### RECORDS SUPPLIED
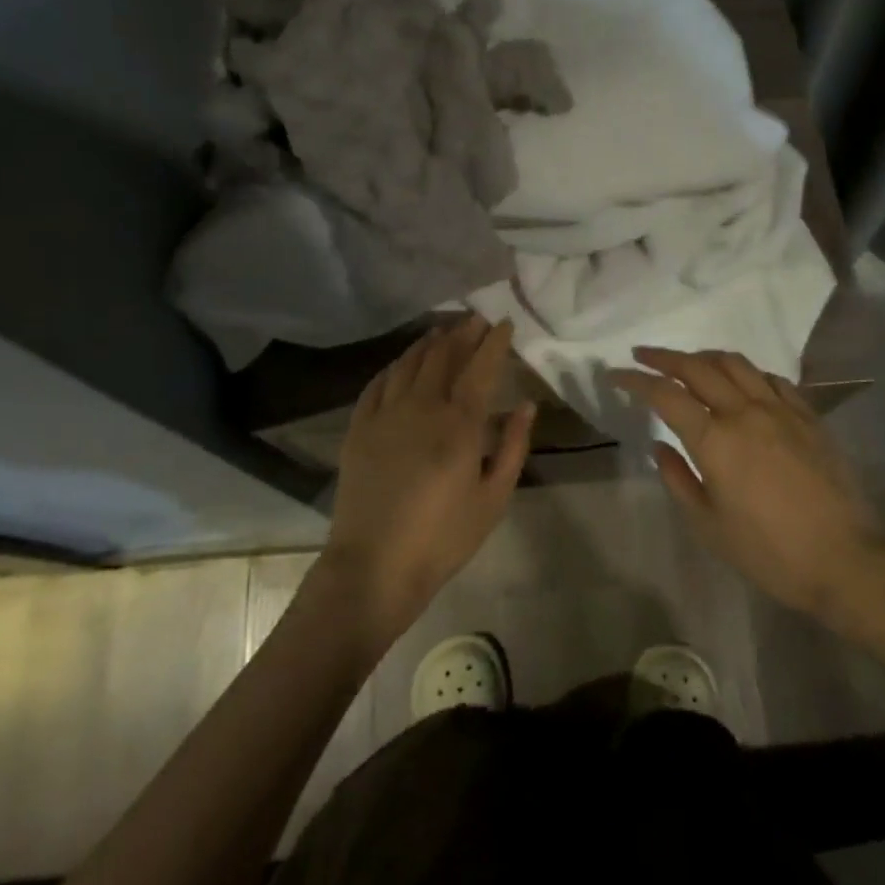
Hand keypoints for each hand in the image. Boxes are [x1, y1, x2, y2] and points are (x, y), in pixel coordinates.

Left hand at [323, 317, 533, 643]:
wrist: (374, 566)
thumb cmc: (443, 537)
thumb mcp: (494, 498)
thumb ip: (513, 446)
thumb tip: (527, 405)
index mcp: (459, 424)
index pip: (480, 367)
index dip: (493, 341)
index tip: (503, 322)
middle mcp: (421, 407)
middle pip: (442, 356)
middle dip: (462, 333)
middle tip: (474, 319)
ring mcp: (384, 415)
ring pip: (408, 363)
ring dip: (428, 342)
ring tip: (442, 331)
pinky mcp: (358, 429)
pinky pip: (377, 383)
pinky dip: (394, 366)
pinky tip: (401, 363)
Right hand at [611, 347, 884, 620]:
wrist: (844, 559)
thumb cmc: (768, 551)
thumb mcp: (708, 525)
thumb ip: (679, 479)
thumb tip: (661, 446)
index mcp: (715, 440)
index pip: (665, 395)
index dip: (635, 380)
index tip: (615, 374)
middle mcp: (745, 412)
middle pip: (698, 368)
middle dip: (665, 357)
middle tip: (643, 355)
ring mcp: (781, 410)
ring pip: (737, 364)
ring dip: (705, 357)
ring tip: (688, 363)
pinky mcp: (809, 417)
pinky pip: (772, 379)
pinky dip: (747, 372)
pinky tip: (742, 382)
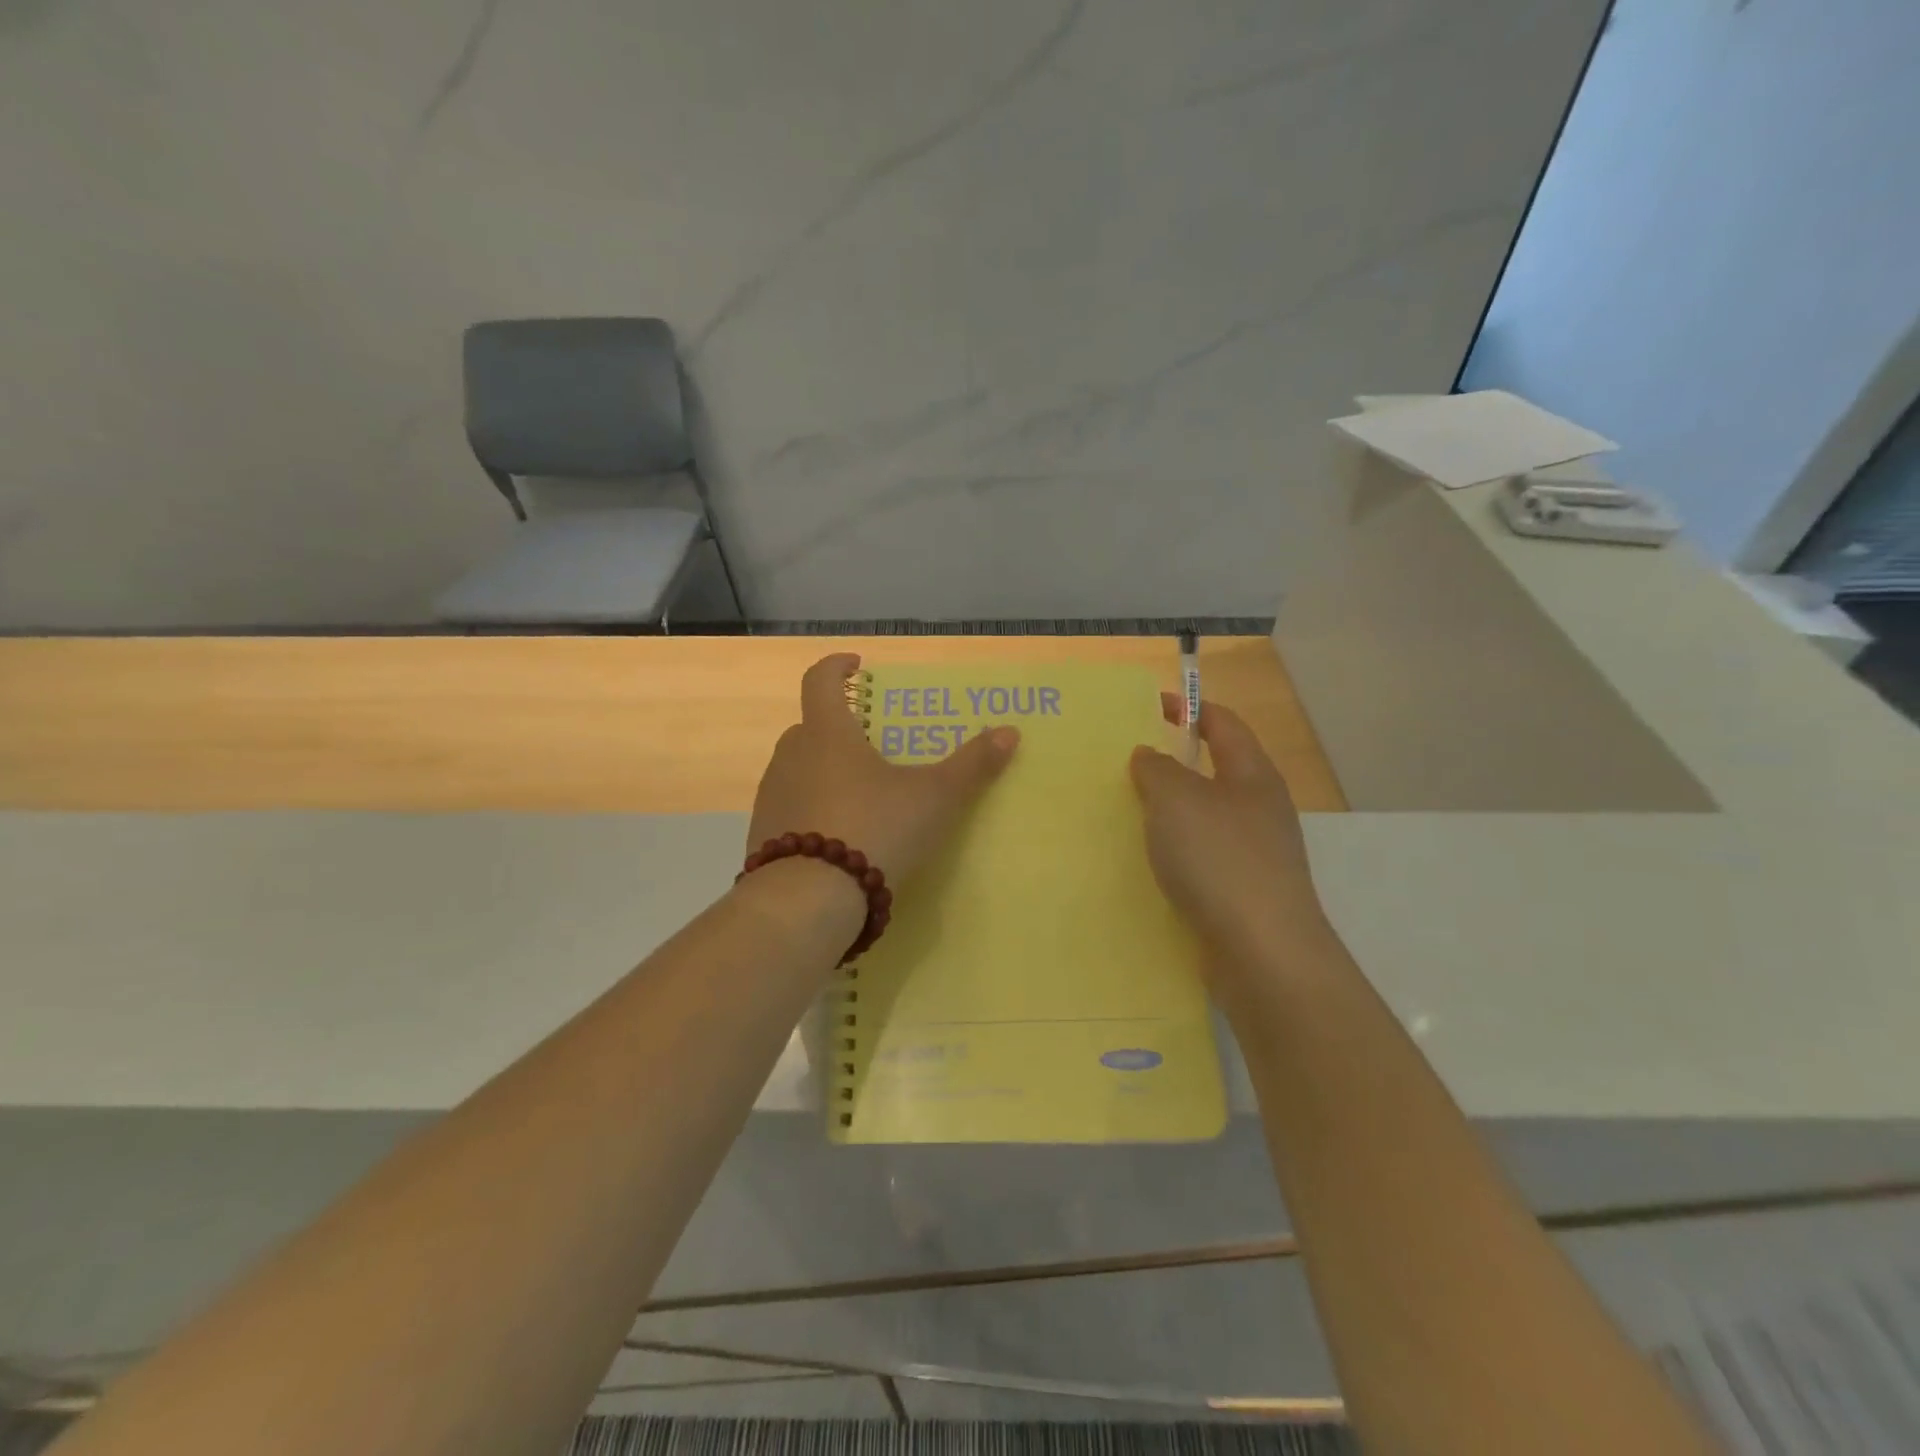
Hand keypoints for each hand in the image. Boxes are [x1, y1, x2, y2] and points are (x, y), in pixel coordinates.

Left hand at [747, 654, 1019, 885]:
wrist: (807, 901)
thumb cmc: (874, 829)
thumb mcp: (933, 798)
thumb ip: (971, 766)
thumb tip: (1010, 732)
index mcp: (827, 734)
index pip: (820, 680)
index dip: (837, 667)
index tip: (855, 665)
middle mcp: (791, 756)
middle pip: (811, 728)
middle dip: (839, 729)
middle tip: (872, 746)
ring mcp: (772, 796)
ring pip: (799, 770)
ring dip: (824, 772)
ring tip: (860, 797)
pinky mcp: (764, 836)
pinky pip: (791, 809)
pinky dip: (812, 811)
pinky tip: (838, 839)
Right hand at [1129, 693, 1330, 979]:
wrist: (1262, 952)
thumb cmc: (1219, 859)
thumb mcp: (1177, 799)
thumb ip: (1158, 769)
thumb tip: (1150, 755)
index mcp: (1252, 775)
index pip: (1223, 723)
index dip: (1189, 708)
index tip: (1148, 707)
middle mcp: (1260, 809)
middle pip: (1216, 771)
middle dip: (1173, 764)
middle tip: (1126, 765)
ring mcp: (1256, 853)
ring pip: (1206, 818)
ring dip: (1170, 812)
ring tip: (1126, 813)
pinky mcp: (1244, 892)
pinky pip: (1203, 858)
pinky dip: (1175, 852)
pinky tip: (1146, 864)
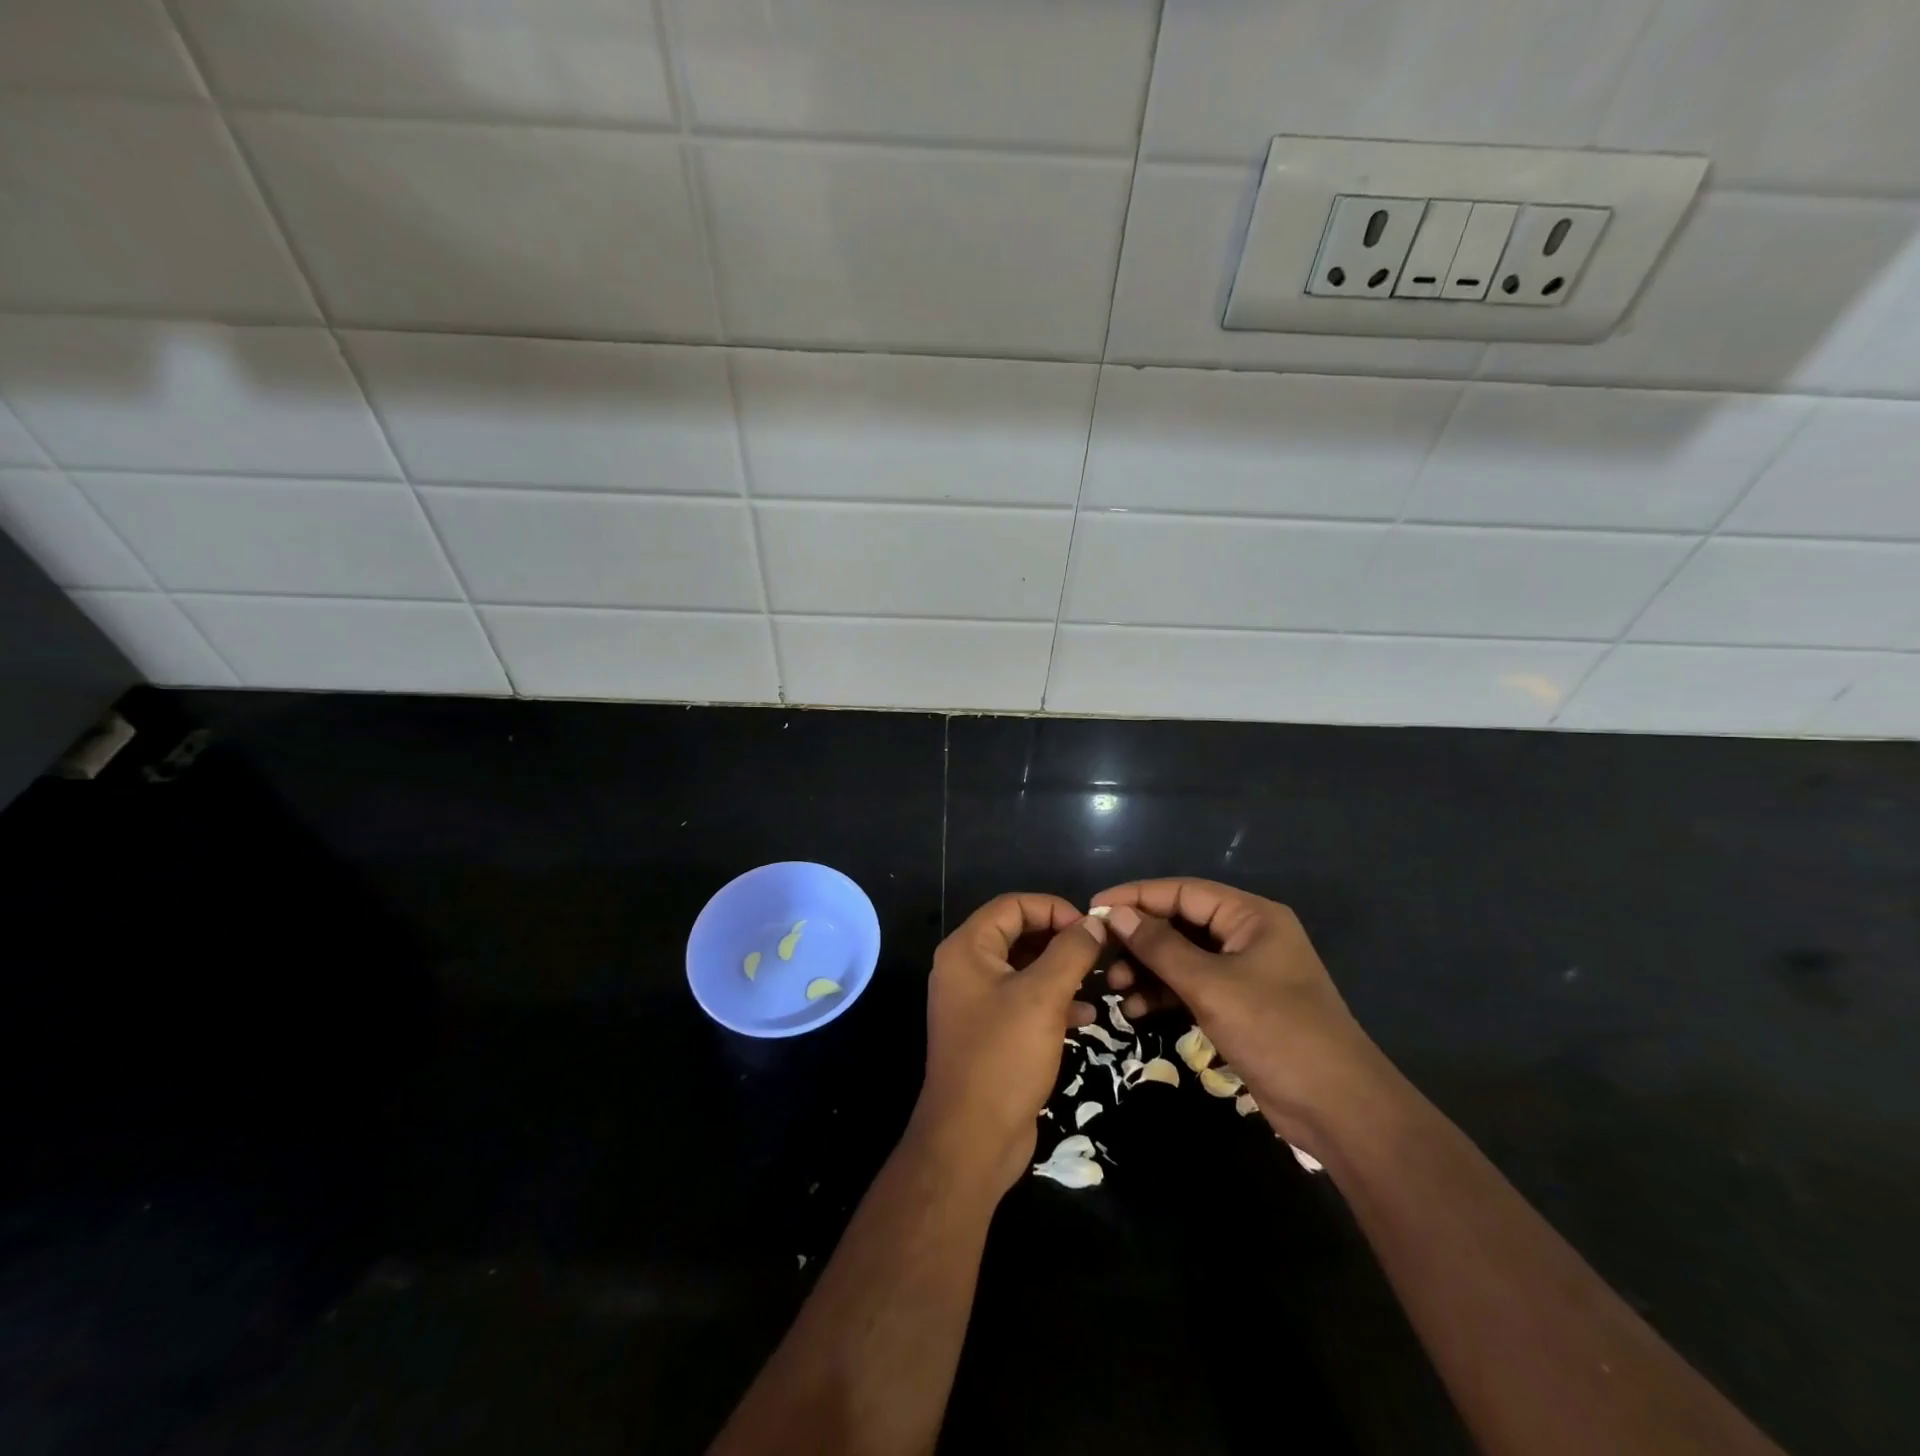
######
- EXERCISE PROMPT
Make an exact copy of the lines above, beginning with the line with "pinky pip: (772, 379)" and ending with the line with "index dip: (1189, 708)", and keep the pictures out of it.

- SOLUTION BELOW
pinky pip: (772, 379)
pinky dip: (747, 372)
pinky tip: (742, 382)
Hand keypoints for each hand in the image. Boxes are [x1, y1, x2, y2] and points are (x, y), in pixel coordinates.

Left hand at [747, 654, 1019, 885]:
wrist: (807, 901)
thumb cmc: (874, 829)
thumb mcp: (933, 798)
thumb ip: (971, 766)
thumb tip: (1010, 732)
index mcp: (827, 734)
index pip: (820, 680)
index dip: (837, 667)
index tip: (855, 665)
middle mcp: (791, 756)
middle pip: (811, 728)
middle dip: (839, 729)
middle tip: (872, 746)
ring mcp: (772, 796)
ring pip: (799, 770)
ring dip: (824, 772)
ring tip: (860, 797)
pinky mcp: (764, 836)
pinky pip: (791, 809)
pinky dip: (812, 811)
pinky tip: (838, 839)
Right hand at [1129, 693, 1330, 979]:
wrist: (1262, 952)
thumb cmc: (1219, 859)
thumb mcp: (1177, 799)
thumb ip: (1158, 769)
thumb tip: (1150, 755)
index mcp: (1252, 775)
index pip: (1223, 723)
index dip: (1189, 708)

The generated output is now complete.